__About this task__
The answer must be a single number: the count of lines in the records below that contain the word "labels".

__Data records__

§

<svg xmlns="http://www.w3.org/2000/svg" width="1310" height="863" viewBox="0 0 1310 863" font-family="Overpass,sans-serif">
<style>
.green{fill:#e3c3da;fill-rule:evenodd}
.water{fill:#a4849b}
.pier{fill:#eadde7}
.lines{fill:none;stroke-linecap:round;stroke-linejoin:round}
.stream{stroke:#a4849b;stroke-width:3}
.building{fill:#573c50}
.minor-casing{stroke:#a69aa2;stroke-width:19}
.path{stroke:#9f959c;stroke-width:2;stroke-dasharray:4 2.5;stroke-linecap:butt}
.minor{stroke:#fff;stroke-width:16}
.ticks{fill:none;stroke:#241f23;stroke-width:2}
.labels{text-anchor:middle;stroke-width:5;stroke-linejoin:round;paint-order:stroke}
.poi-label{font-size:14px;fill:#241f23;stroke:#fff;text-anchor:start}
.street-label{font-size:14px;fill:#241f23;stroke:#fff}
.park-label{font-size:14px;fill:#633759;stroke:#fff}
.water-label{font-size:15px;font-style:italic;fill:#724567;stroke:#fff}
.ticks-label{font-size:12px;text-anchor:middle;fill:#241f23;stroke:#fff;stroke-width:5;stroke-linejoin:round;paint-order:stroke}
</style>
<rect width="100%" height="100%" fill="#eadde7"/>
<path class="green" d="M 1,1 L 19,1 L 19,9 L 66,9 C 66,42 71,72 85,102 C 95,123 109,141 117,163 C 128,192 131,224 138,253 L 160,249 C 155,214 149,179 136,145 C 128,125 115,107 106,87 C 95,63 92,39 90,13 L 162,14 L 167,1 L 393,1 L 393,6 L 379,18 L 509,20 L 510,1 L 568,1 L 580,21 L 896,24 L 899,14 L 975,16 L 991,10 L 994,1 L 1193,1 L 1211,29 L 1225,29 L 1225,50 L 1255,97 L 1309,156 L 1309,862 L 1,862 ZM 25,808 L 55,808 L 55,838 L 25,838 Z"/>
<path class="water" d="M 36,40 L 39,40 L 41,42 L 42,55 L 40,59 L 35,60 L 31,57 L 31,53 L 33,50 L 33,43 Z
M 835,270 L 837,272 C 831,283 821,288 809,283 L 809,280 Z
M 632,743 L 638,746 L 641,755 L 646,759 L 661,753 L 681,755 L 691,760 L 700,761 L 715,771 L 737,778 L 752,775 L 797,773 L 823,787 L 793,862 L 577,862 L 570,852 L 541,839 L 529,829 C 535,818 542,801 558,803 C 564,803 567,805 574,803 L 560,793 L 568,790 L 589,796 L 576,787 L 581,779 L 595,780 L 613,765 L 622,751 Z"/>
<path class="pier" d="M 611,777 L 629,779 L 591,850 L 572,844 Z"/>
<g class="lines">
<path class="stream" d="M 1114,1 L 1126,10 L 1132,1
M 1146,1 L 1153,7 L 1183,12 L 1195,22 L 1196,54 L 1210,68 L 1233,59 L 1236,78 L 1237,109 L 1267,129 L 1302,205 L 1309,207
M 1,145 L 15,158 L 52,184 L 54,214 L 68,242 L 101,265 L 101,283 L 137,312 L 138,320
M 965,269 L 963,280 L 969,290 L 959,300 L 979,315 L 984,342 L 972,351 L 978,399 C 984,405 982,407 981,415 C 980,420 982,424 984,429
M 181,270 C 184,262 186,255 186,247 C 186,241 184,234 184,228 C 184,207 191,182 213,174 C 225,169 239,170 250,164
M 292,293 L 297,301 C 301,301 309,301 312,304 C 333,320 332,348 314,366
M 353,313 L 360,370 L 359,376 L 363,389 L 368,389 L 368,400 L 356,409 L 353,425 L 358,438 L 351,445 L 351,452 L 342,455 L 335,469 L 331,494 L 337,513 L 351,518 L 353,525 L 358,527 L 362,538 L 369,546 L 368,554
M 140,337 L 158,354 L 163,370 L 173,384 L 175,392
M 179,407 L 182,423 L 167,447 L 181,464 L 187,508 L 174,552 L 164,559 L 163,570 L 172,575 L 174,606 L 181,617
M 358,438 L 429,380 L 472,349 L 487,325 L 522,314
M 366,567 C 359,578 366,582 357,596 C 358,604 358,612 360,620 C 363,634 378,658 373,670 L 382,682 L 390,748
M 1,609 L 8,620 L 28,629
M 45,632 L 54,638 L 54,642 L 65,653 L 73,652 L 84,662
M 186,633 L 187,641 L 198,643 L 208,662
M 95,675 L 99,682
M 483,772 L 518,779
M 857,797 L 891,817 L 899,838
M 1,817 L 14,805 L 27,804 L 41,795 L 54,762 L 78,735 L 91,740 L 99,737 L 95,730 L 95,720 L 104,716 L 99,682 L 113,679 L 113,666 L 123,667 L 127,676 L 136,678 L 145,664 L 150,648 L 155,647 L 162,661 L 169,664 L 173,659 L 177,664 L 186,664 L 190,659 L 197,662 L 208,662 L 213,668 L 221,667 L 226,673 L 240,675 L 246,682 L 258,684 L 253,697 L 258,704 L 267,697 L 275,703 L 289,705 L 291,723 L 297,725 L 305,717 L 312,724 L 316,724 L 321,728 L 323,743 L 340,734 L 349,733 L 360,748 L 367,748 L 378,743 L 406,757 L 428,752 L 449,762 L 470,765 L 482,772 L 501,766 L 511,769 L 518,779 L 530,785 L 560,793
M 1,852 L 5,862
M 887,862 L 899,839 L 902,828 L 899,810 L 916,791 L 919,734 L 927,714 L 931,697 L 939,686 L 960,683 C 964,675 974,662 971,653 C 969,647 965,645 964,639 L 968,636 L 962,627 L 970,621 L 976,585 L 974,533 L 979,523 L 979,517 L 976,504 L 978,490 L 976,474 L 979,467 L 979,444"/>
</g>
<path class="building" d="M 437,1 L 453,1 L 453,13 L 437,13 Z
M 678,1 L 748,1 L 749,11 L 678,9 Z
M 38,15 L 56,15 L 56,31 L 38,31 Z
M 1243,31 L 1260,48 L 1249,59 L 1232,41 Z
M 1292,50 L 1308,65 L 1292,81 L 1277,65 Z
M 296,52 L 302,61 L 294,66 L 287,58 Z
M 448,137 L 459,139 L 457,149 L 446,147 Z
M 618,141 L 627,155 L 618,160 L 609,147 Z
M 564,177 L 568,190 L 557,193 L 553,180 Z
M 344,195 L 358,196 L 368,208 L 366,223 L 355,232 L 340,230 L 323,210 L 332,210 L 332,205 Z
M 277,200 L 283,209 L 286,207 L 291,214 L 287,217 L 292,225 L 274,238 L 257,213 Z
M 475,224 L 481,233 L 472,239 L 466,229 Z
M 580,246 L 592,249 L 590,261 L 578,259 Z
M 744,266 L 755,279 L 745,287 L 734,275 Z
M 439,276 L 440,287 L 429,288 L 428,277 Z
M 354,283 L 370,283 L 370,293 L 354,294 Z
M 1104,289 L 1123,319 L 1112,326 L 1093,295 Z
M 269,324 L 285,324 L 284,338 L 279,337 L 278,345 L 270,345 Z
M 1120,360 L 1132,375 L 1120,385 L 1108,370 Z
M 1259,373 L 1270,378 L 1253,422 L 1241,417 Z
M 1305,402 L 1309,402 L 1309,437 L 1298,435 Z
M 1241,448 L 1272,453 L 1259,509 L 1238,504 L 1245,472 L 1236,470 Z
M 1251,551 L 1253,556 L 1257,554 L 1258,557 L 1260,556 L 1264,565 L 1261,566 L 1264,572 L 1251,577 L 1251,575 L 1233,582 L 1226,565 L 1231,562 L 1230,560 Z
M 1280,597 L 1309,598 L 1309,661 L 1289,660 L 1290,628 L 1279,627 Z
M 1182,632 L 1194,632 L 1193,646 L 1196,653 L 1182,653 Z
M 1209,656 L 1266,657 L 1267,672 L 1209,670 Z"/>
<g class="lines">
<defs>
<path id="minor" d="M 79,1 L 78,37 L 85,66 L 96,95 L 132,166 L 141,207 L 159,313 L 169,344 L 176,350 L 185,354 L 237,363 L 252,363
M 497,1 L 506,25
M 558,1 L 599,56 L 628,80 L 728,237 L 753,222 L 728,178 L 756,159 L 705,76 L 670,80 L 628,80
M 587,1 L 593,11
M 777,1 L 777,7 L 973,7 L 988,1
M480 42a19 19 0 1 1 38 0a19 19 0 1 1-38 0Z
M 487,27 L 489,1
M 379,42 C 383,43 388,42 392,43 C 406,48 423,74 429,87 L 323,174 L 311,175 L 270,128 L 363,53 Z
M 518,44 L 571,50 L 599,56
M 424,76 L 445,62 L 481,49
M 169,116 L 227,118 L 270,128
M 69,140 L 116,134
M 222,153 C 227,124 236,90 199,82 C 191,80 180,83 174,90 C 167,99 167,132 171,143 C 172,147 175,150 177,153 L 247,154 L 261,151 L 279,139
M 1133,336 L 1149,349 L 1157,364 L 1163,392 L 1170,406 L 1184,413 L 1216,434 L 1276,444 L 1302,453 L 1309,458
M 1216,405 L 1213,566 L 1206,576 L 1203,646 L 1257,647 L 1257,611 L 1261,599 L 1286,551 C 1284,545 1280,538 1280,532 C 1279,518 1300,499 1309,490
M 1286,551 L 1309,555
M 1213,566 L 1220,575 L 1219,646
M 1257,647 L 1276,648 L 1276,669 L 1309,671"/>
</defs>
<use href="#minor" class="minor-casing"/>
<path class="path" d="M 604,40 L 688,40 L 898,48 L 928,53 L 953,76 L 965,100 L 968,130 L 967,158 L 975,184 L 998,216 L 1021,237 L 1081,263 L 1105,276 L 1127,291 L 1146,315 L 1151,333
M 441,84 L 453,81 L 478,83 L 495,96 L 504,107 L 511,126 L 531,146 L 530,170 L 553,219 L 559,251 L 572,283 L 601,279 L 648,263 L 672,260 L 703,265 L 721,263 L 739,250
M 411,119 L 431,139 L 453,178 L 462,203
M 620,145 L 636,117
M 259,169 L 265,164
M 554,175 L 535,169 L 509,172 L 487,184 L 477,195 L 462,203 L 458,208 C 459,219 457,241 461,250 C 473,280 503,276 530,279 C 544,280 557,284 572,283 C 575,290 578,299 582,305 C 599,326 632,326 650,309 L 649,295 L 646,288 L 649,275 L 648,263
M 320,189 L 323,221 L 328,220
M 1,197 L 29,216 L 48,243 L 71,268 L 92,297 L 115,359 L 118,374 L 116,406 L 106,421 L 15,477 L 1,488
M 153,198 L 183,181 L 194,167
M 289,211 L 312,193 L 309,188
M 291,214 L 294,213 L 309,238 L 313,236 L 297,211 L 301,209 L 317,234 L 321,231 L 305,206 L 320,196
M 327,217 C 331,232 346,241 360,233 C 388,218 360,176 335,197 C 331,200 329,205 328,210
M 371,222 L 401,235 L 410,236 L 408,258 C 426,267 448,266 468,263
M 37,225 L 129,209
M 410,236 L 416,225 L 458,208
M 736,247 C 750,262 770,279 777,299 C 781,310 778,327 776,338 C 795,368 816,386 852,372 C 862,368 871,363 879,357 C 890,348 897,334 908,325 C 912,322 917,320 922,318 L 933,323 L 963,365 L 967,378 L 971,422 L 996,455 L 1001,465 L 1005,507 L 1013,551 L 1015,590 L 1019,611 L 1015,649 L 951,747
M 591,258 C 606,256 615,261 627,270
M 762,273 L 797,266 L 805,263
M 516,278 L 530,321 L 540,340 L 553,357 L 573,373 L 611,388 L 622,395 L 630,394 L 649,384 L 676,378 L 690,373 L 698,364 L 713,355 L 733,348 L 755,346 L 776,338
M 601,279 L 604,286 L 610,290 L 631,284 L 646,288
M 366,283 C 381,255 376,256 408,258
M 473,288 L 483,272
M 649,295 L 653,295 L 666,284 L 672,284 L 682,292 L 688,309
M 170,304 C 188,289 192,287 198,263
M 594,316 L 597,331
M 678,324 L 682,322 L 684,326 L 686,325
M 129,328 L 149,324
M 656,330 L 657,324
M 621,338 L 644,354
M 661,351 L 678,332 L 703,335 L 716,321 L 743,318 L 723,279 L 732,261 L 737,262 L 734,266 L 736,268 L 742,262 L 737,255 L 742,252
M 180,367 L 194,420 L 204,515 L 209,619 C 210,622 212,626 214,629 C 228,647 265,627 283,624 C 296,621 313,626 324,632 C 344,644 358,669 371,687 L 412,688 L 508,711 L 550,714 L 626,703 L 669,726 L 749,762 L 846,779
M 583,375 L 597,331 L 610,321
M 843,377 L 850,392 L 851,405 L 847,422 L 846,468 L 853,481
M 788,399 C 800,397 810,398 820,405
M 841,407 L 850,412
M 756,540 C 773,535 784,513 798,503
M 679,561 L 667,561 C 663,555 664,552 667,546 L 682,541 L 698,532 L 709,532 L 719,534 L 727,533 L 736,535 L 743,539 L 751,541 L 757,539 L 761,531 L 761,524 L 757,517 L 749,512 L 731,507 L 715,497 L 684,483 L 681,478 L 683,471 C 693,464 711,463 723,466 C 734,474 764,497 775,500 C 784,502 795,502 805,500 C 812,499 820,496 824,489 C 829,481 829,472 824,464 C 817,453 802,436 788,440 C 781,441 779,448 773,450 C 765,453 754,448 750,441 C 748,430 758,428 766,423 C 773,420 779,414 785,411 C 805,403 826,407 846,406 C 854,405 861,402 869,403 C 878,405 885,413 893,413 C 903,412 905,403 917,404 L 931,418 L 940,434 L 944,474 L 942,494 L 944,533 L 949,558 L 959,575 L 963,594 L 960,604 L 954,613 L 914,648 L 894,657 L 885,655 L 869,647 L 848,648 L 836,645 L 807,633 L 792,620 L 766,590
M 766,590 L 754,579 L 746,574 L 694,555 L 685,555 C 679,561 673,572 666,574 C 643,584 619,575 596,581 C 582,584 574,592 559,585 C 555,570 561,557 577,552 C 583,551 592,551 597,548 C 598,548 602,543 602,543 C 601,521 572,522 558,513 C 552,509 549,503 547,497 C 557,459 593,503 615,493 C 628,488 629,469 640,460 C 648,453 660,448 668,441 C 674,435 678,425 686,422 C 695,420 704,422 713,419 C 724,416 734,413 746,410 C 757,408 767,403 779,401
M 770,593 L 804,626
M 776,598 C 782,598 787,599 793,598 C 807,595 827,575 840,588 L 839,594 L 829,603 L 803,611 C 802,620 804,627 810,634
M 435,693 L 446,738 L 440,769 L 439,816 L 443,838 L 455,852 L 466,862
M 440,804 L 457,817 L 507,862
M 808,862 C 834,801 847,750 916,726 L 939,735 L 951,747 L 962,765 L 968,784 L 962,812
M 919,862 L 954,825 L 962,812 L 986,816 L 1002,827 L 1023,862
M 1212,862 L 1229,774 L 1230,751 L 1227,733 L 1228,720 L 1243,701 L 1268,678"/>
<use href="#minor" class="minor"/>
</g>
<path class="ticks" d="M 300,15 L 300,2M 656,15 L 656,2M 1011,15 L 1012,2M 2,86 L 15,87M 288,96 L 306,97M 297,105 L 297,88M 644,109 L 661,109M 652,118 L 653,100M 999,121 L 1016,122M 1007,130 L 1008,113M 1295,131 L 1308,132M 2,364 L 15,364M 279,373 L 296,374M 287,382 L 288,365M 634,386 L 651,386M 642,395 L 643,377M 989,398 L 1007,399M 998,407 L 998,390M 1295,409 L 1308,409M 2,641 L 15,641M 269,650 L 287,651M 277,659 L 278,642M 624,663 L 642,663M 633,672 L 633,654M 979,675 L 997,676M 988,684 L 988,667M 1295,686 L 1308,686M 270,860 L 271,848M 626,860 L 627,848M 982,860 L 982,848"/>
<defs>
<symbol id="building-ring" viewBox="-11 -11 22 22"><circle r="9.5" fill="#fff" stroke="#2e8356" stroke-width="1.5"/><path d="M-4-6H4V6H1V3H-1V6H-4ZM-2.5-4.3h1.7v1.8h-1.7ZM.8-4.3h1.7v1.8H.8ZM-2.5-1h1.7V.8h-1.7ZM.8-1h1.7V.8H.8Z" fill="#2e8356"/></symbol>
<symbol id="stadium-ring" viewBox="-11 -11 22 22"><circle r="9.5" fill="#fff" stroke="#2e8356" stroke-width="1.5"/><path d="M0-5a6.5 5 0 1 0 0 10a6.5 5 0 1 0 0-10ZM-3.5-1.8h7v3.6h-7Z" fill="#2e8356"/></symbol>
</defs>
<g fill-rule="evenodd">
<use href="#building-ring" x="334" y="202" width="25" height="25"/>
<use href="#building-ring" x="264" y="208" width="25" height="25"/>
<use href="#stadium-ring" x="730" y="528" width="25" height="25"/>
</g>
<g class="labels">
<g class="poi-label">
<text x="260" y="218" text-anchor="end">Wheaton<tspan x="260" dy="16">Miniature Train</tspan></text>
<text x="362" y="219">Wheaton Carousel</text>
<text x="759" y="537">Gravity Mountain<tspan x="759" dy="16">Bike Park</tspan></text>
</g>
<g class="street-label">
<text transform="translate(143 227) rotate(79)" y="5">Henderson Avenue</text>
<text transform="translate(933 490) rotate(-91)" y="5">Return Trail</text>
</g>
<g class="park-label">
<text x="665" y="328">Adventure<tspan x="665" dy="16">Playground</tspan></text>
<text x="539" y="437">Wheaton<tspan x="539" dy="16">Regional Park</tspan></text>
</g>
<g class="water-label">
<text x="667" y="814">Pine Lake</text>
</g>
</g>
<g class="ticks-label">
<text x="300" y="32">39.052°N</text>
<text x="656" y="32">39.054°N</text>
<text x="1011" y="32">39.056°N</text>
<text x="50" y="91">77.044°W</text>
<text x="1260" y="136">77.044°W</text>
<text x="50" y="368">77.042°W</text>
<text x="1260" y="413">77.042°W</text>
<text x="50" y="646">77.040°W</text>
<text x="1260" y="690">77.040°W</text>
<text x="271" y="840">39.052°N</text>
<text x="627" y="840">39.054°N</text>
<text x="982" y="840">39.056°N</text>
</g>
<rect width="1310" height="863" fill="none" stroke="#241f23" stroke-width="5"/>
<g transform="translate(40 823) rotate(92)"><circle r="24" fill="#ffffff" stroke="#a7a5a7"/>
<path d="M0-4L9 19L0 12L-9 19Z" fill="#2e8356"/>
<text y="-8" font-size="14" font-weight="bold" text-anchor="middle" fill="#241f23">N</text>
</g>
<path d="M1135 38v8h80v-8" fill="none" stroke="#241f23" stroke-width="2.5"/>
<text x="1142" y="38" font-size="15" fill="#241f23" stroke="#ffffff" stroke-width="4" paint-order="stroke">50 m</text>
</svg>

§

__Answer area__
2